Marius jumped up and took her by the hand.
‘Let’s go at once!’ he cried, wild with excitement. Then he suddenly frowned and seized Eponine by the arm. ‘But you must promise me,’ he said, ‘that you’ll never tell your father the address.’
‘I promise,’ the girl replied, staring at Marius with amusement.
They had only gone a few steps when Eponine stopped and said, ‘You remember you promised me something?’
Marius felt in his pocket. All he had in the world was the five-franc piece he intended to give her father in prison. He pushed it into her hand, but she opened her fingers and let the coin fall to the ground. She looked at him with a mixture of disappointment and sadness in her eyes.
‘I don’t want your money,’ she said.
That evening, Cosette was alone in the house which Jean Valjean had bought about a year earlier. It was a small house in a back street, with a large, wild garden. Valjean had gone away on business for a couple of days, and Cosette was in the downstairs sitting room, playing the piano.
Suddenly, she thought she heard the sound of footsteps in the garden. She listened at the window for a minute, then ran up to her bedroom, opened the window and looked out. The moonlit garden and the street beyond it were completely empty. Cosette, not a nervous girl by nature, smiled to herself and thought no more about it.

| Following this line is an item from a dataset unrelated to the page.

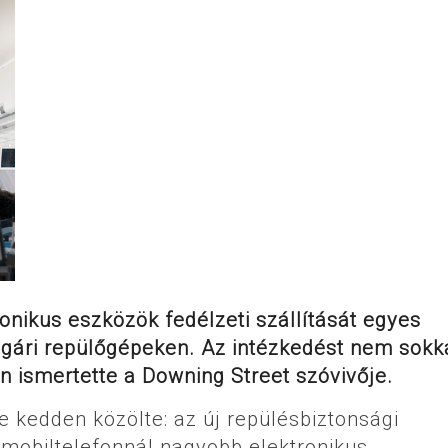
onikus eszközök fedélzeti szállítását egyes
olgári repülőgépeken. Az intézkedést nem sokk
n ismertette a Downing Street szóvivője.
se kedden közölte: az új repülésbiztonsági
mobiltelefonnál nagyobb elektronikus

The next evening, as she was walking in the garden, she was sure that she heard someone moving in the trees. Again, when she looked round, she saw nothing. When Jean Valjean returned from his business the following day, Cosette told him about the noises in the garden. He told her not to worry, but she noticed an anxious look in his eyes. He spent the next two nights walking around the garden, checking the gate, listening for noises, but nothing unusual happened.

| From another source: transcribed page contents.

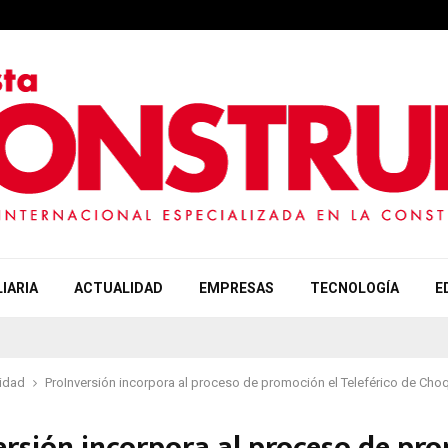
IARIA
ACTUALIDAD
EMPRESAS
TECNOLOGÍA
E
idad
ProInversión incorpora al proceso de promoción el Teleférico de Cho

Then one morning, a few days later, Cosette noticed a large stone lying on the garden bench. Nervously, she picked it up and discovered an envelope underneath it. Inside, there was a small notebook filled with love poems. Cosette sat down and began to read, enjoying the music of the language and the beauty of the handwriting. She had never read anything like this before, and it affected her deeply.
Her heart on fire, she took the notebook upstairs to her bedroom and read every word again. She remembered the handsome young man she had seen so often in the Luxembourg Gardens. As she read the notebook, she knew in her heart that he was the author of these beautiful, romantic words. Finally, she kissed the book, held it to her heart and waited for the evening, when she knew that something special was going to occur.
That evening, Jean Valjean went out. Cosette spent a long time in front of the mirror, making her hair look beautiful and deciding which dress to wear. Finally, she went out into the garden. She sat on the bench where she had found the notebook and, moments later, had the strange feeling that she was being watched. She looked round and jumped to her feet.